One of Those Places...
At some time in the early 2020's I went on a quest. it wasn't one of those finding myself trips, I already knew who I was, what I wanted to see was how I interpreted the world with my new sight. How I moved in different and same places and situations. Did the same things that irked me before still do now? Had my responses to challenging situations changed? And most importantly, where in this world did I feel most comfortable. Exhausted and seriously unsure as to what the fuck I was doing, I boarded a long haul flight on Christmas day with far too much luggage (I’d packed very badly, which is not like me at all). Though I nearly missed my connecting flight, the remainder of my sojourn around the world can be broken into three parts: the friend leg, the family leg, and the me part. Over the course of who knows how long, I’ll share bits and pieces of my writings from that year in movement, in chronological order without any particular modus.
One of Those Places…
…You’re supposed to see before you die, that’s what Tasmania is. And really the verdict is still out on that for me. A land that is so incredibly beautiful, yet I remember little of because of the incredibly difficult interactions I had on that island. Of course, there were a couple genuinely great interactions that posed as life preservers, like Ben from Ross, and the overly excited waiter in Hobart, but overall my memory of the place is cloudy and vague. Could it have been the woman on the Spirit of Tasmania ferry who called me an arrogant black woman before I’d even step foot in the place? Or the wholly unwelcoming population that did it? Perhaps. I rather think it’s the air of incredible darkness, depression and eeriness that surrounds this isolated island. A cloud that unlike the ever-changing weather patterns of Cradle Mountain, stays firmly put, holding the souls of the eradicated First Nations People and mad convicts firmly in place. (A haunting, that I come to think of, isn’t unlike what one feels when passing through the Black Hills of South Dakota.)

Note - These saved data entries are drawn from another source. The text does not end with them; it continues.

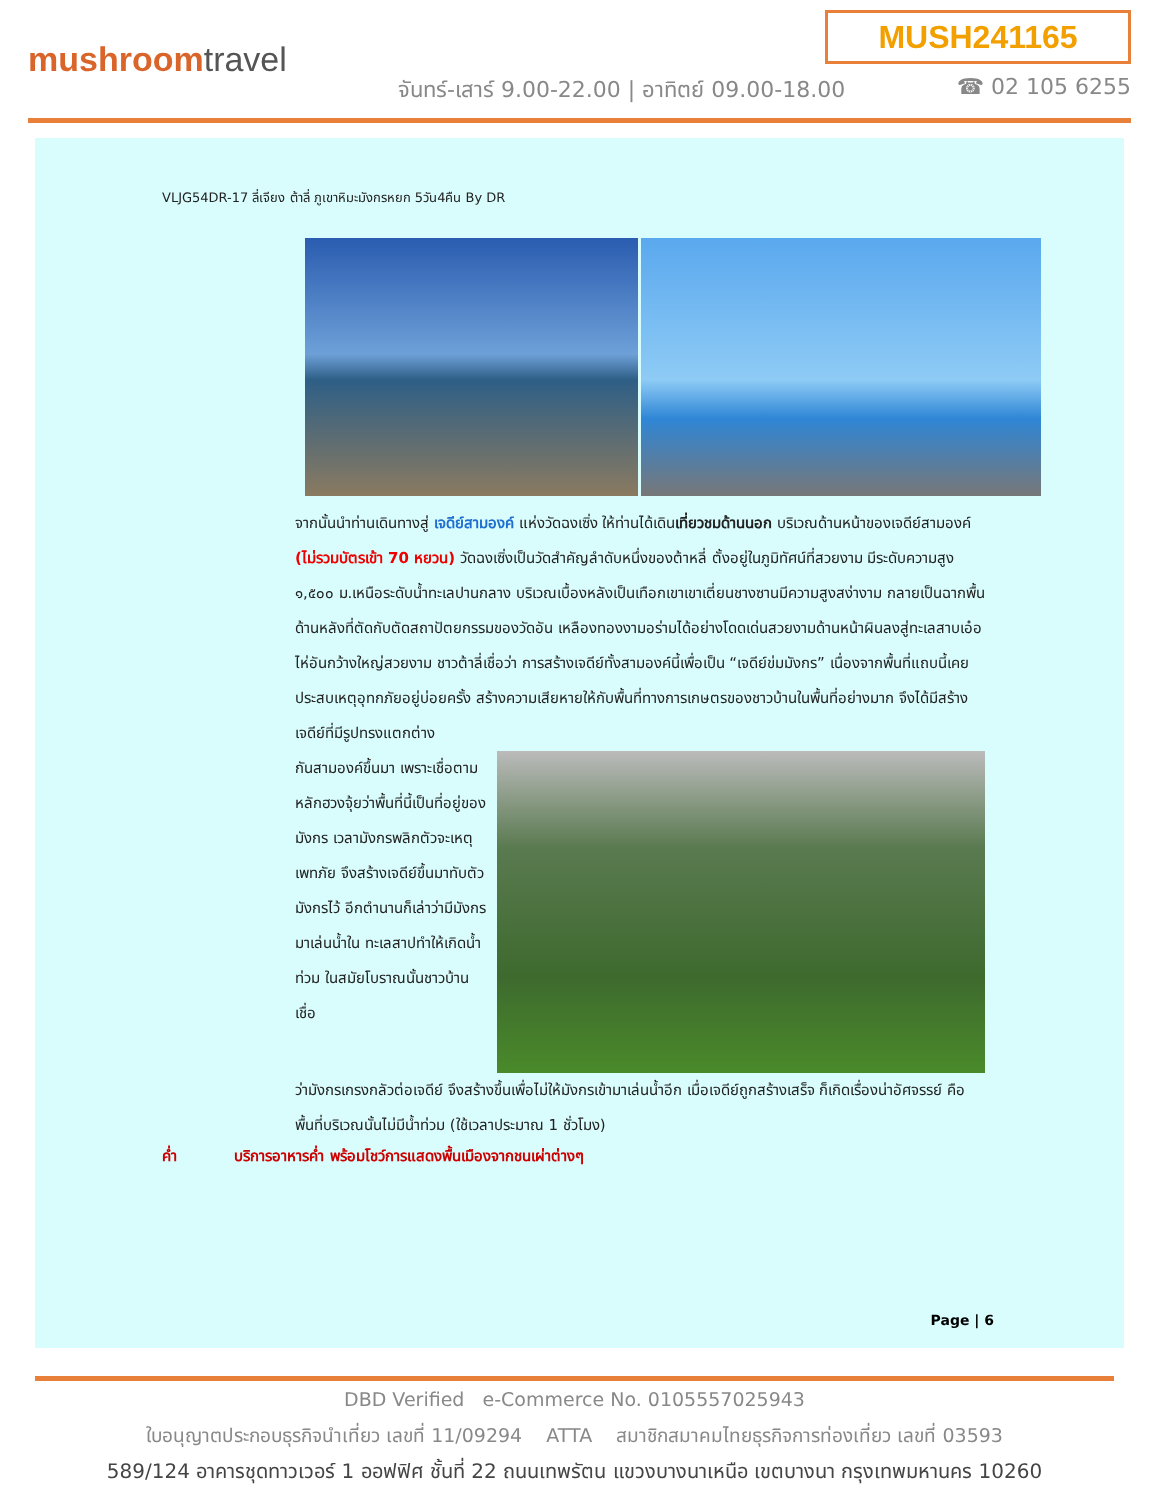MUSH241165
mushroomtravel
จันทร์-เสาร์ 9.00-22.00 | อาทิตย์ 09.00-18.00
☎ 02 105 6255
VLJG54DR-17 ลี่เจียง ต้าลี่ ภูเขาหิมะมังกรหยก 5วัน4คืน By DR
จากนั้นนำท่านเดินทางสู่ เจดีย์สามองค์ แห่งวัดฉงเซิ่ง ให้ท่านได้เดินเที่ยวชมด้านนอก บริเวณด้านหน้าของเจดีย์สามองค์ (ไม่รวมบัตรเข้า 70 หยวน) วัดฉงเซิ่งเป็นวัดสำคัญลำดับหนึ่งของต้าหลี่ ตั้งอยู่ในภูมิทัศน์ที่สวยงาม มีระดับความสูง ๑,๕๐๐ ม.เหนือระดับน้ำทะเลปานกลาง บริเวณเบื้องหลังเป็นเทือกเขาเขาเตี่ยนชางซานมีความสูงสง่างาม กลายเป็นฉากพื้นด้านหลังที่ตัดกับตัดสถาปัตยกรรมของวัดอัน เหลืองทองงามอร่ามได้อย่างโดดเด่นสวยงามด้านหน้าผินลงสู่ทะเลสาบเอ๋อไห่อันกว้างใหญ่สวยงาม ชาวต้าลี่เชื่อว่า การสร้างเจดีย์ทั้งสามองค์นี้เพื่อเป็น “เจดีย์ข่มมังกร” เนื่องจากพื้นที่แถบนี้เคยประสบเหตุอุทกภัยอยู่บ่อยครั้ง สร้างความเสียหายให้กับพื้นที่ทางการเกษตรของชาวบ้านในพื้นที่อย่างมาก จึงได้มีสร้างเจดีย์ที่มีรูปทรงแตกต่าง
กันสามองค์ขึ้นมา เพราะเชื่อตามหลักฮวงจุ้ยว่าพื้นที่นี้เป็นที่อยู่ของมังกร เวลามังกรพลิกตัวจะเหตุเพทภัย จึงสร้างเจดีย์ขึ้นมาทับตัวมังกรไว้ อีกตำนานก็เล่าว่ามีมังกรมาเล่นน้ำใน ทะเลสาปทำให้เกิดน้ำ ท่วม ในสมัยโบราณนั้นชาวบ้านเชื่อ
ว่ามังกรเกรงกลัวต่อเจดีย์ จึงสร้างขึ้นเพื่อไม่ให้มังกรเข้ามาเล่นน้ำอีก เมื่อเจดีย์ถูกสร้างเสร็จ ก็เกิดเรื่องน่าอัศจรรย์ คือ พื้นที่บริเวณนั้นไม่มีน้ำท่วม (ใช้เวลาประมาณ 1 ชั่วโมง)
ค่ำ บริการอาหารค่ำ พร้อมโชว์การแสดงพื้นเมืองจากชนเผ่าต่างๆ
Page | 6
DBD Verified e-Commerce No. 0105557025943
ใบอนุญาตประกอบธุรกิจนำเที่ยว เลขที่ 11/09294 ATTA สมาชิกสมาคมไทยธุรกิจการท่องเที่ยว เลขที่ 03593
589/124 อาคารชุดทาวเวอร์ 1 ออฟฟิศ ชั้นที่ 22 ถนนเทพรัตน แขวงบางนาเหนือ เขตบางนา กรุงเทพมหานคร 10260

I arrived on Tasmania not prepared for a lot. Somehow, in my dumkopf mind I figured the place would be small and easy to navigate, so I’d have free reign.A huge, honking wrong. A vast portion of Tasmania is protected so any outdoors activity you plan on doing has to be very well organized and planned way, way in advance, especially when taking into consideration the lack of adequate public transport. I could have cycled my way around, but I don’t cycle in temperamental weather conditions solo, much less when it’s below 5 degrees centigrade. Also, unbeknownst to me, I’d landed right in the middle of high season, so all car rentals were fully booked. Seriously desperate to catch a glimpse of the serene tranquility of nature, I borrowed my friend’s car and did some exploring, though couldn’t do the overnight camping I wanted.
Cradle Mountain was my first foray into Oceania’s wondrous nature and I was extremely grateful for it, though I can’t say it took my breath away the way it should have. The mountain and surrounding park are truly spectacular places, but so overrun by tourists you can go mad. You drive into a parking lot that’s akin to the county fair and from there you’re queued and bused to the ‘starting’ point,forgetting you’re in wild, wonderful nature. Unable to do the full Overland track, I did a part of it as a day hike, and it was nice, at least the bits where I could escape the hoards of out-of-shape hikers, some in seriously inappropriate shoes. To watch the weather change in a few hours, is to witness the glory of God’s creation. The amount of times I removed and put on layers during this hike was astounding and had me thanking my lucky stars I could afford good gear. To be honest it really wasn’t all that bad, because during a stop to layer shed, I came upon a veritable wonder of the world: the Echidna.It and the Platypus are the only monotremes in the world, egg-laying mammals.To see this truly extraordinary creature made my schlep—and arguably more lovely drive—worth it.